Tesla currently charges a one-time fee of 64,000 yuan ($8,828.32) for FSD access. It may introduce a monthly subscription fee of around $98 in the future, sources indicated. The company is also considering licensing FSD to other automakers in China.

This move could open a new revenue stream for Tesla, which has seen its sales in China decline by 7.6% in the first four months of the year due to increased discounting and competition from local EV makers.

Yale Zhang, managing director at Shanghai-based consultancy Automotive Foresight, commented, “Tesla’s push to roll out FSD in China would pressure other EV startups to accelerate their research and development.”

The timeline for the rollout coincides with Tesla’s efforts to enhance the global development of its self-driving system using data collected and processed in China. This strategic shift is part of CEO Elon Musk’s vision to advance autonomous driving capabilities.

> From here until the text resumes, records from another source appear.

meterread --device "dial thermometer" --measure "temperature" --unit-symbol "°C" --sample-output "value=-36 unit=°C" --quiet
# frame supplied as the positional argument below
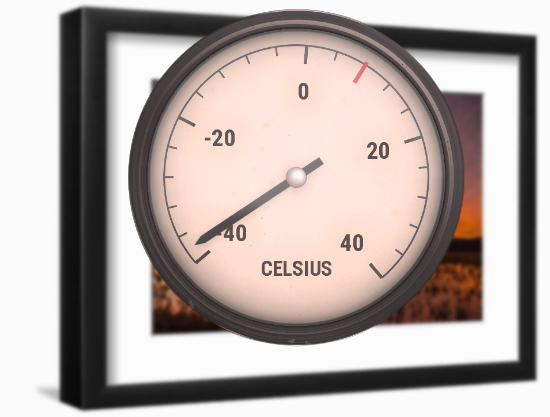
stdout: value=-38 unit=°C
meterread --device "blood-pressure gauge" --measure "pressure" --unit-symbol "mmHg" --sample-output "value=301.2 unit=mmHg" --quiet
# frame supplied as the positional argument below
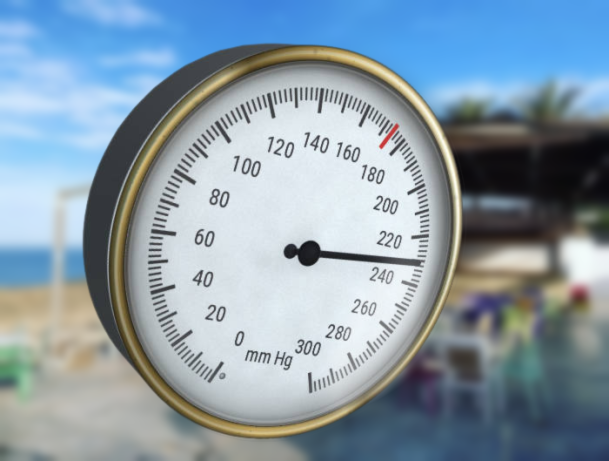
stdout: value=230 unit=mmHg
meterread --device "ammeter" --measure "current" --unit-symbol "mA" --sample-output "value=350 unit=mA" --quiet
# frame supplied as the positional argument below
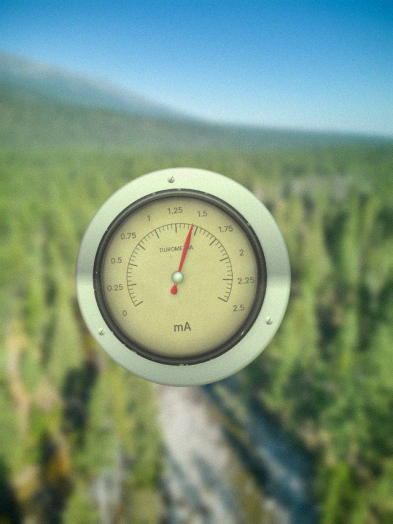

Tesla aims to bring version 12 of FSD to China, the latest iteration of the software that Musk believes is key to achieving fully autonomous driving. The automaker would join at least 10 other companies, including Huawei and Xpeng, offering level-two autonomous driving capabilities in China.

While Tesla plans to charge for FSD, competitors like Li Auto and Xpeng provide similar systems for free on high-end models, and Nio offers trial periods at no cost. Level-two systems require an attentive driver, but Musk has indicated that fully autonomous vehicles are nearing reality. Musk visited China last month to get approvals for FSD in China.

Tesla’s AI model for autonomous driving, based on an end-to-end neural network, deviates from traditional rule-based algorithms. This approach aims to develop self-driving cars that learn more rapidly and make decisions similar to human drivers. Tesla is able to train FSD 12 by just showing it videos.

Yin Chengliang, professor at the Institute of Intelligent Vehicle of Shanghai Jiao Tong University, noted that while rivals can develop competitive algorithms, Tesla’s advantage lies in its data and computing power. Tesla uses a supercomputer called Dojo to train the FSD system using video clips from millions of its EVs. This extensive network and data processing capability provide Tesla with a significant edge over competitors.

Tesla plans to unveil its Robotaxi on August 8, 2024. The date of “8/8” is no coincidence, as those numbers are considered lucky in Asian cultures including China. Musk confirmed the choice, also noting it is the birthday of his triplet sons.